Durante il processo è emerso che Apple riceve una quota del 36% delle entrate pubblicitarie generate da Safari e che nel 2022 la società di Cupertino ha ricevuto 20 miliardi di dollari da Google per essere il motore di ricerca predefinito di Safari. Il giudice Mehta ha così osservato che l’entità degli assegni versati da Google ad Apple era tale da limitare fortemente il numero di aziende che potevano competere con Google per diventare il motore di ricerca predefinito di Safari.

Oltre ad Apple, peraltro, Google ha stretto accordi simili con altri sviluppatori di browser come Mozilla, noto per il suo browser Firefox, e con produttori di smartphone come Samsung: accordi che, secondo il giudizio federale, fanno di Google il motore di ricerca predefinito sui loro prodotti e su quelli di Apple e che alimenterebbero una posizione di sostanziale monopolio.

Dal suo canto, Google si è difeso affermando che il motivo per cui Google Search domina il mercato della ricerca è che si tratta di un prodotto superiore e più apprezzato dai consumatori.
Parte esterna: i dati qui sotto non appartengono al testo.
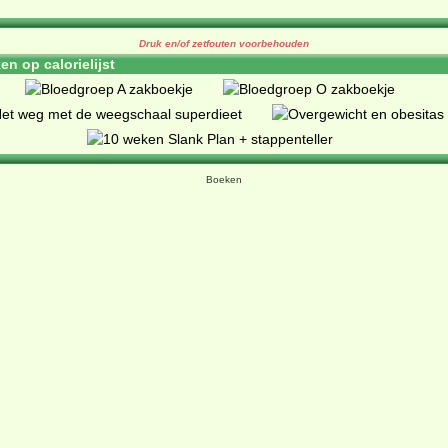
Druk en/of zetfouten voorbehouden
n op calorielijst
Boeken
L’azienda ha poi sostenuto che la sua attività di ricerca dovrebbe essere paragonata a quella di aziende più grandi che dispongono di uno strumento di ricerca, anche se questo strumento non effettua ricerche sul web, riferendosi evidentemente ad Amazon.

In attesa di capire che cosa potrebbe cambiare per Google, gli occhi sono puntati per quel che avverrà il prossimo 9 settembre, quando in Virginia inizierà un nuovo processo: il Dipartimento di Giustizia sostiene infatti che Google avrebbe monopolizzato anche il settore della pubblicità digitale aumentando i propri profitti per sé, e i costi per gli inserzionisti.